- [TASK GOAL]: A faithful copy of the data below is required, leaving out every picture.

- [TASK DATA]:
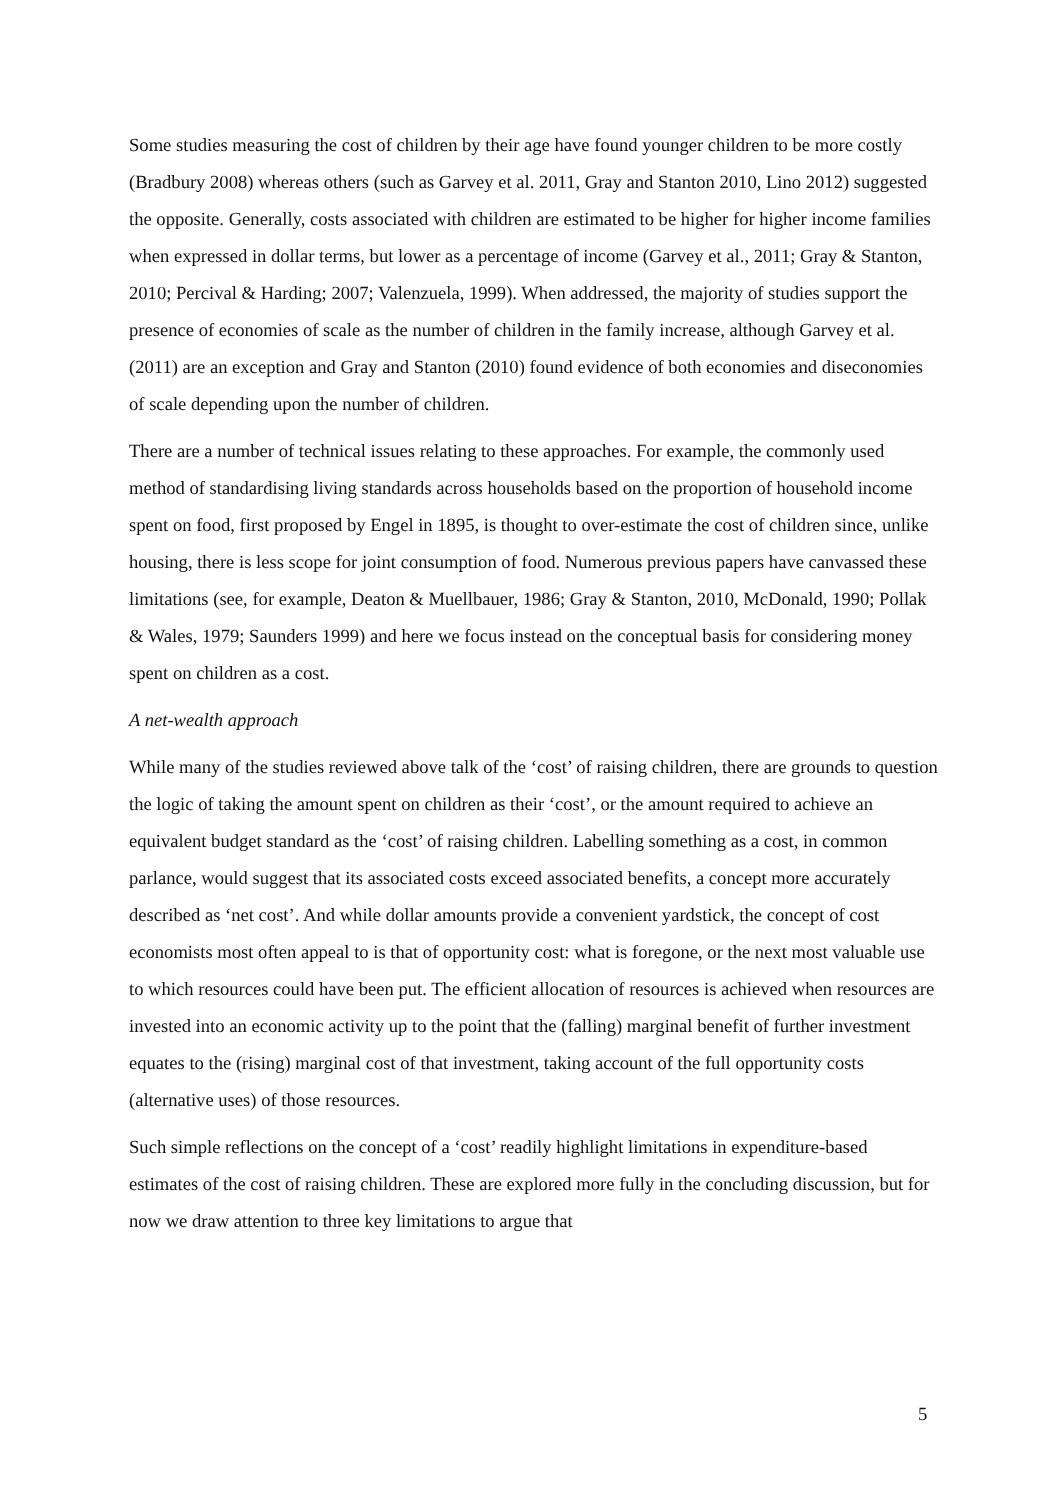Some studies measuring the cost of children by their age have found younger children to be more costly (Bradbury 2008) whereas others (such as Garvey et al. 2011, Gray and Stanton 2010, Lino 2012) suggested the opposite. Generally, costs associated with children are estimated to be higher for higher income families when expressed in dollar terms, but lower as a percentage of income (Garvey et al., 2011; Gray & Stanton, 2010; Percival & Harding; 2007; Valenzuela, 1999). When addressed, the majority of studies support the presence of economies of scale as the number of children in the family increase, although Garvey et al. (2011) are an exception and Gray and Stanton (2010) found evidence of both economies and diseconomies of scale depending upon the number of children.
There are a number of technical issues relating to these approaches. For example, the commonly used method of standardising living standards across households based on the proportion of household income spent on food, first proposed by Engel in 1895, is thought to over-estimate the cost of children since, unlike housing, there is less scope for joint consumption of food. Numerous previous papers have canvassed these limitations (see, for example, Deaton & Muellbauer, 1986; Gray & Stanton, 2010, McDonald, 1990; Pollak & Wales, 1979; Saunders 1999) and here we focus instead on the conceptual basis for considering money spent on children as a cost.
A net-wealth approach
While many of the studies reviewed above talk of the ‘cost’ of raising children, there are grounds to question the logic of taking the amount spent on children as their ‘cost’, or the amount required to achieve an equivalent budget standard as the ‘cost’ of raising children. Labelling something as a cost, in common parlance, would suggest that its associated costs exceed associated benefits, a concept more accurately described as ‘net cost’. And while dollar amounts provide a convenient yardstick, the concept of cost economists most often appeal to is that of opportunity cost: what is foregone, or the next most valuable use to which resources could have been put. The efficient allocation of resources is achieved when resources are invested into an economic activity up to the point that the (falling) marginal benefit of further investment equates to the (rising) marginal cost of that investment, taking account of the full opportunity costs (alternative uses) of those resources.
Such simple reflections on the concept of a ‘cost’ readily highlight limitations in expenditure-based estimates of the cost of raising children. These are explored more fully in the concluding discussion, but for now we draw attention to three key limitations to argue that
5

- [TASK RESPONSE]:
Some studies measuring the cost of children by their age have found younger children to be more costly (Bradbury 2008) whereas others (such as Garvey et al. 2011, Gray and Stanton 2010, Lino 2012) suggested the opposite. Generally, costs associated with children are estimated to be higher for higher income families when expressed in dollar terms, but lower as a percentage of income (Garvey et al., 2011; Gray & Stanton, 2010; Percival & Harding; 2007; Valenzuela, 1999). When addressed, the majority of studies support the presence of economies of scale as the number of children in the family increase, although Garvey et al. (2011) are an exception and Gray and Stanton (2010) found evidence of both economies and diseconomies of scale depending upon the number of children.
There are a number of technical issues relating to these approaches. For example, the commonly used method of standardising living standards across households based on the proportion of household income spent on food, first proposed by Engel in 1895, is thought to over-estimate the cost of children since, unlike housing, there is less scope for joint consumption of food. Numerous previous papers have canvassed these limitations (see, for example, Deaton & Muellbauer, 1986; Gray & Stanton, 2010, McDonald, 1990; Pollak & Wales, 1979; Saunders 1999) and here we focus instead on the conceptual basis for considering money spent on children as a cost.
A net-wealth approach
While many of the studies reviewed above talk of the ‘cost’ of raising children, there are grounds to question the logic of taking the amount spent on children as their ‘cost’, or the amount required to achieve an equivalent budget standard as the ‘cost’ of raising children. Labelling something as a cost, in common parlance, would suggest that its associated costs exceed associated benefits, a concept more accurately described as ‘net cost’. And while dollar amounts provide a convenient yardstick, the concept of cost economists most often appeal to is that of opportunity cost: what is foregone, or the next most valuable use to which resources could have been put. The efficient allocation of resources is achieved when resources are invested into an economic activity up to the point that the (falling) marginal benefit of further investment equates to the (rising) marginal cost of that investment, taking account of the full opportunity costs (alternative uses) of those resources.
Such simple reflections on the concept of a ‘cost’ readily highlight limitations in expenditure-based estimates of the cost of raising children. These are explored more fully in the concluding discussion, but for now we draw attention to three key limitations to argue that
5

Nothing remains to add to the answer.